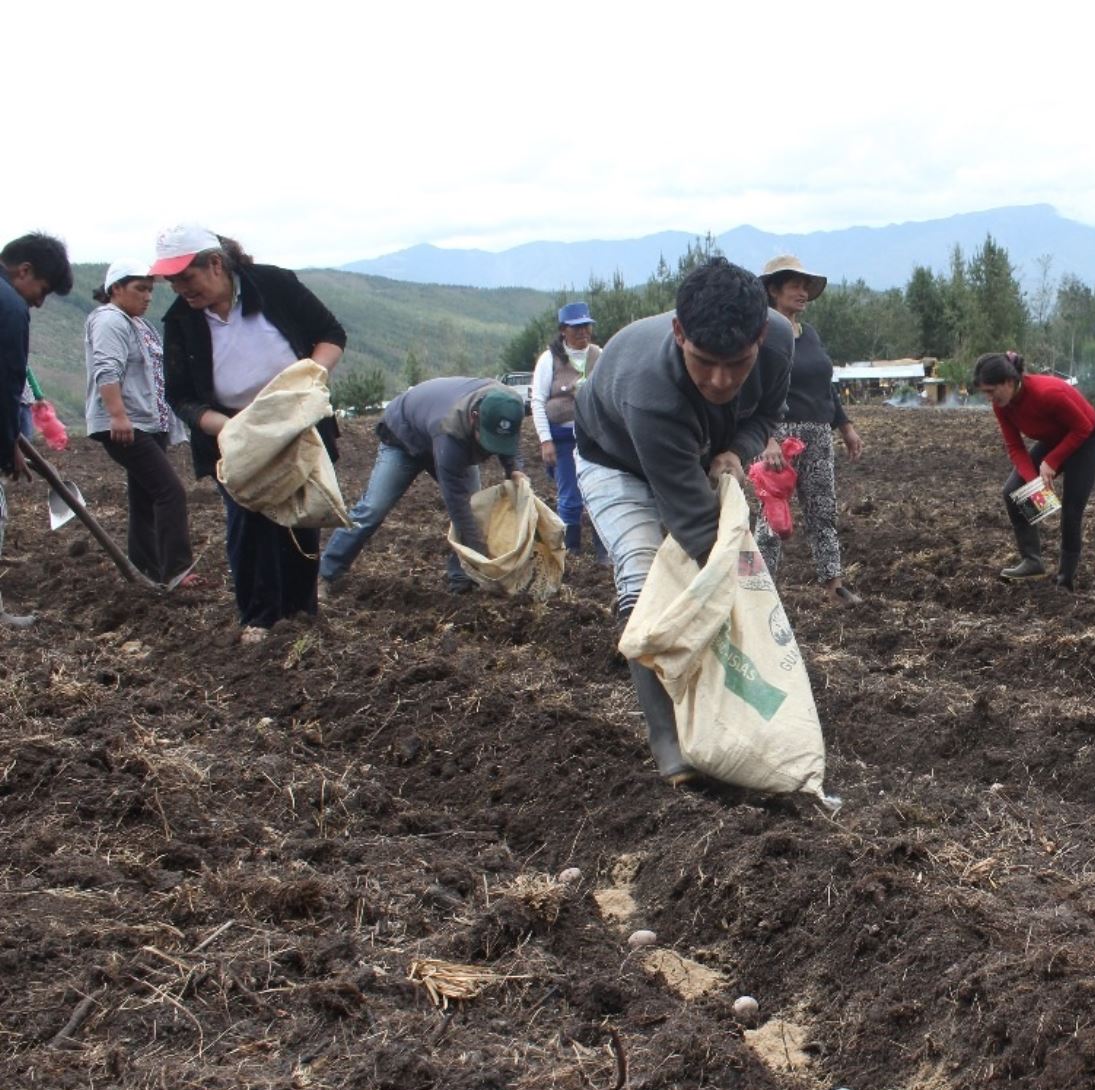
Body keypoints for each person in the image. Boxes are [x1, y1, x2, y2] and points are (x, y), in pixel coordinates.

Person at [572, 257, 793, 785]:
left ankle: (728, 709)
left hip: (694, 447)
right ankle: (668, 736)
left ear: (760, 336)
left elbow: (764, 413)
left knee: (722, 575)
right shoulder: (648, 389)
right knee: (648, 575)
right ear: (679, 333)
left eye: (736, 364)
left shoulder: (780, 340)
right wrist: (746, 600)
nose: (720, 381)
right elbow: (697, 529)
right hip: (615, 457)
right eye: (703, 362)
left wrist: (735, 451)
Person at [154, 225, 346, 643]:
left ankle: (300, 615)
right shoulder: (181, 321)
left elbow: (330, 334)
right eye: (172, 282)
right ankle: (258, 620)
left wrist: (309, 381)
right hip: (233, 434)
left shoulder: (274, 286)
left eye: (187, 278)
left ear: (216, 264)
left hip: (297, 424)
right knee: (249, 521)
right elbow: (180, 395)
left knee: (300, 516)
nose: (181, 290)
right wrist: (229, 427)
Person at [319, 378, 526, 593]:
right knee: (373, 508)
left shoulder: (508, 406)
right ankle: (326, 573)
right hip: (403, 437)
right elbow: (457, 504)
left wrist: (515, 468)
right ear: (475, 418)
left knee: (476, 510)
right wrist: (479, 553)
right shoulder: (450, 429)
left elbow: (509, 439)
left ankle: (463, 581)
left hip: (437, 432)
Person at [753, 255, 864, 606]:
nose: (802, 292)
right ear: (773, 290)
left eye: (805, 287)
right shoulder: (763, 336)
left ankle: (834, 585)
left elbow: (824, 386)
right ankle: (759, 592)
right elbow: (753, 389)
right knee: (771, 516)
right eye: (794, 286)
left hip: (817, 435)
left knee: (822, 511)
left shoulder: (809, 334)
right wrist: (767, 437)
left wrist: (844, 425)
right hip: (779, 437)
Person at [83, 260, 200, 590]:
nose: (147, 296)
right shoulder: (109, 320)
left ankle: (144, 572)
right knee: (170, 492)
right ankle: (177, 571)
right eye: (140, 289)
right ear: (116, 289)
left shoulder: (137, 323)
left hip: (148, 422)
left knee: (146, 497)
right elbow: (107, 369)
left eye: (150, 289)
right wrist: (118, 415)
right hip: (125, 422)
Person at [973, 351, 1095, 590]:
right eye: (985, 393)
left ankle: (1066, 578)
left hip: (1084, 439)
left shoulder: (1048, 393)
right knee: (1013, 491)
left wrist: (1051, 461)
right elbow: (1015, 446)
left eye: (991, 391)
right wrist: (1035, 484)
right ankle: (1032, 561)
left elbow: (1082, 428)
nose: (989, 398)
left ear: (1009, 382)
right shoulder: (1002, 406)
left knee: (1072, 512)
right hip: (1055, 438)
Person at [0, 233, 74, 628]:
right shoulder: (9, 305)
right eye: (41, 290)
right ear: (24, 270)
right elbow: (7, 381)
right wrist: (8, 442)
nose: (38, 302)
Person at [529, 302, 608, 566]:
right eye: (576, 328)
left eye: (586, 326)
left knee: (598, 490)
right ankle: (572, 550)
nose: (583, 332)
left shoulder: (600, 355)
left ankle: (603, 548)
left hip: (595, 437)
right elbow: (538, 401)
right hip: (562, 437)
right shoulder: (549, 359)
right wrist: (545, 440)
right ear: (564, 330)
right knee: (570, 495)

TASK OBJECTIVE:
Except for the pictures, please retype the listing above exactly.

REPLY:
Body keypoints for each person in the image. Boxes are [x1, y1, x2, y2] and points are (x, y), in pixel coordinates.

Person at [572, 257, 793, 785]:
left ankle: (728, 709)
left hip: (694, 447)
right ankle: (668, 736)
left ear: (760, 336)
left elbow: (764, 413)
left knee: (722, 575)
right shoulder: (648, 389)
right knee: (648, 575)
right ear: (679, 333)
left eye: (736, 364)
left shoulder: (780, 340)
right wrist: (746, 600)
nose: (720, 381)
right elbow: (697, 529)
right hip: (615, 457)
right eye: (703, 362)
left wrist: (735, 451)
Person at [154, 225, 346, 643]:
left ankle: (300, 615)
right shoulder: (181, 321)
left elbow: (330, 334)
right eye: (172, 282)
right ankle: (258, 620)
left wrist: (309, 381)
right hip: (233, 434)
left shoulder: (274, 286)
left eye: (187, 278)
left ear: (216, 264)
left hip: (297, 424)
right knee: (249, 521)
right elbow: (180, 395)
left knee: (300, 516)
nose: (181, 290)
right wrist: (229, 427)
Person at [319, 378, 526, 593]:
right knee: (373, 508)
left shoulder: (508, 406)
right ankle: (326, 573)
right hip: (403, 437)
right elbow: (457, 504)
left wrist: (515, 468)
right ear: (475, 418)
left knee: (476, 510)
right wrist: (479, 553)
right shoulder: (450, 429)
left elbow: (509, 439)
left ankle: (463, 581)
left hip: (437, 432)
Person at [753, 255, 864, 606]:
nose: (802, 292)
right ear: (773, 290)
left eye: (805, 287)
right shoulder: (763, 336)
left ankle: (834, 585)
left elbow: (824, 386)
right ankle: (759, 592)
right elbow: (753, 389)
right knee: (771, 516)
right eye: (794, 286)
left hip: (817, 435)
left knee: (822, 511)
left shoulder: (809, 334)
right wrist: (767, 437)
left wrist: (844, 425)
right hip: (779, 437)
Person at [83, 260, 200, 590]:
nose: (147, 296)
right shoulder: (109, 320)
left ankle: (144, 572)
right knee: (170, 492)
right ankle: (177, 571)
right eye: (140, 289)
right ear: (116, 289)
left shoulder: (137, 323)
left hip: (148, 422)
left knee: (146, 497)
right elbow: (107, 369)
left eye: (150, 289)
right wrist: (118, 415)
right hip: (125, 422)
Person at [973, 351, 1095, 590]:
right eye: (985, 393)
left ankle: (1066, 578)
left hip: (1084, 439)
left shoulder: (1048, 393)
right knee: (1013, 491)
left wrist: (1051, 461)
right elbow: (1015, 446)
left eye: (991, 391)
right wrist: (1035, 484)
right ankle: (1032, 561)
left elbow: (1082, 428)
nose: (989, 398)
left ear: (1009, 382)
right shoulder: (1002, 406)
left knee: (1072, 512)
right hip: (1055, 438)
Person at [0, 233, 74, 628]:
right shoulder: (9, 305)
right eye: (41, 290)
right ear: (24, 270)
right elbow: (7, 381)
right wrist: (8, 442)
nose: (38, 302)
Person at [529, 302, 608, 566]:
right eye: (576, 328)
left eye: (586, 326)
left knee: (598, 490)
right ankle: (572, 550)
nose: (583, 332)
left shoulder: (600, 355)
left ankle: (603, 548)
left hip: (595, 437)
right elbow: (538, 401)
right hip: (562, 437)
right shoulder: (549, 359)
right wrist: (545, 440)
right ear: (564, 330)
right knee: (570, 495)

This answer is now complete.